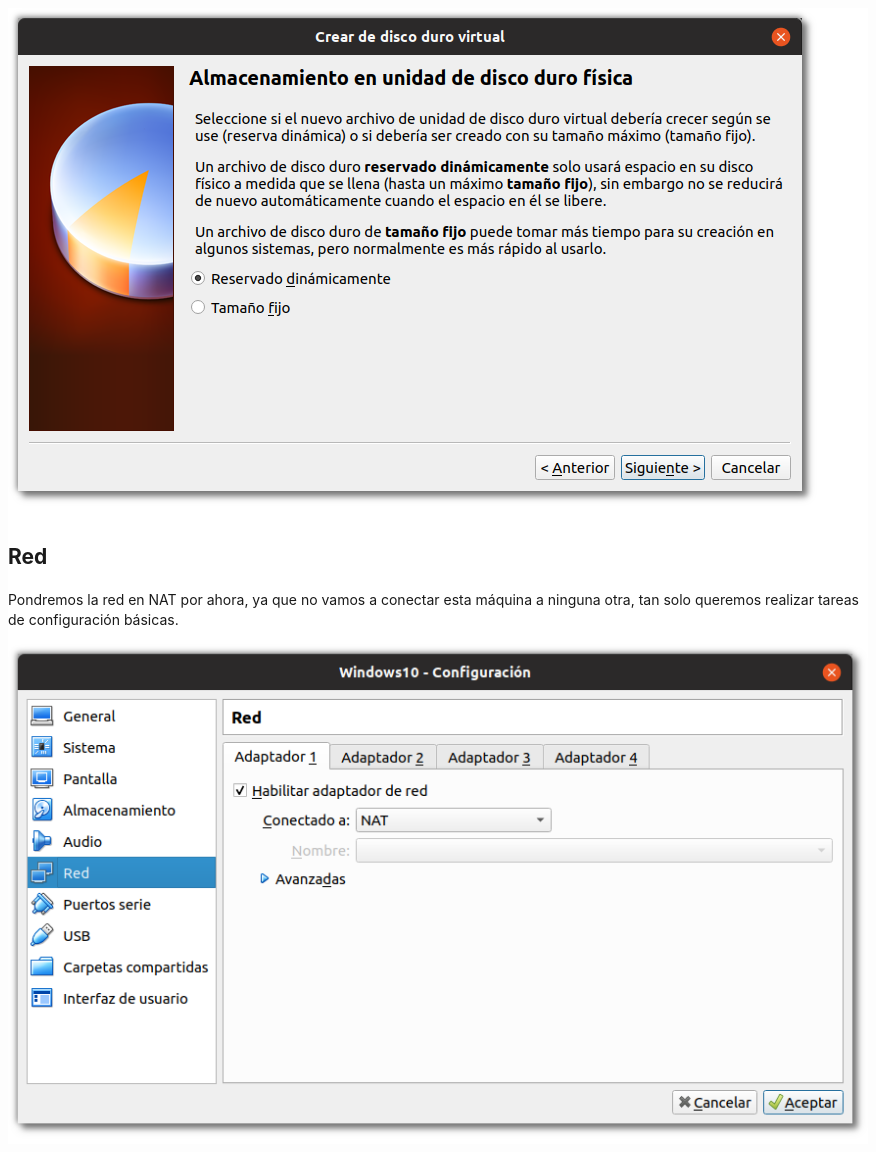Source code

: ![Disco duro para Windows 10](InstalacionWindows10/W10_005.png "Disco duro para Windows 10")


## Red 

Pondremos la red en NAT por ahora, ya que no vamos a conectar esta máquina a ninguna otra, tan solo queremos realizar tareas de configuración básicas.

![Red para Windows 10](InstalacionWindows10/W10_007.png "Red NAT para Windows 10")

# # #

§ WHAT YOU ARE ASKED TO DO:
Transcribe every record above in full. Pictures stay out of the copy.

§ SOLUTION TO THIS EXERCISE:
Source code

: ![Disco duro para Windows 10](InstalacionWindows10/W10_005.png "Disco duro para Windows 10")


## Red 

Pondremos la red en NAT por ahora, ya que no vamos a conectar esta máquina a ninguna otra, tan solo queremos realizar tareas de configuración básicas.

![Red para Windows 10](InstalacionWindows10/W10_007.png "Red NAT para Windows 10")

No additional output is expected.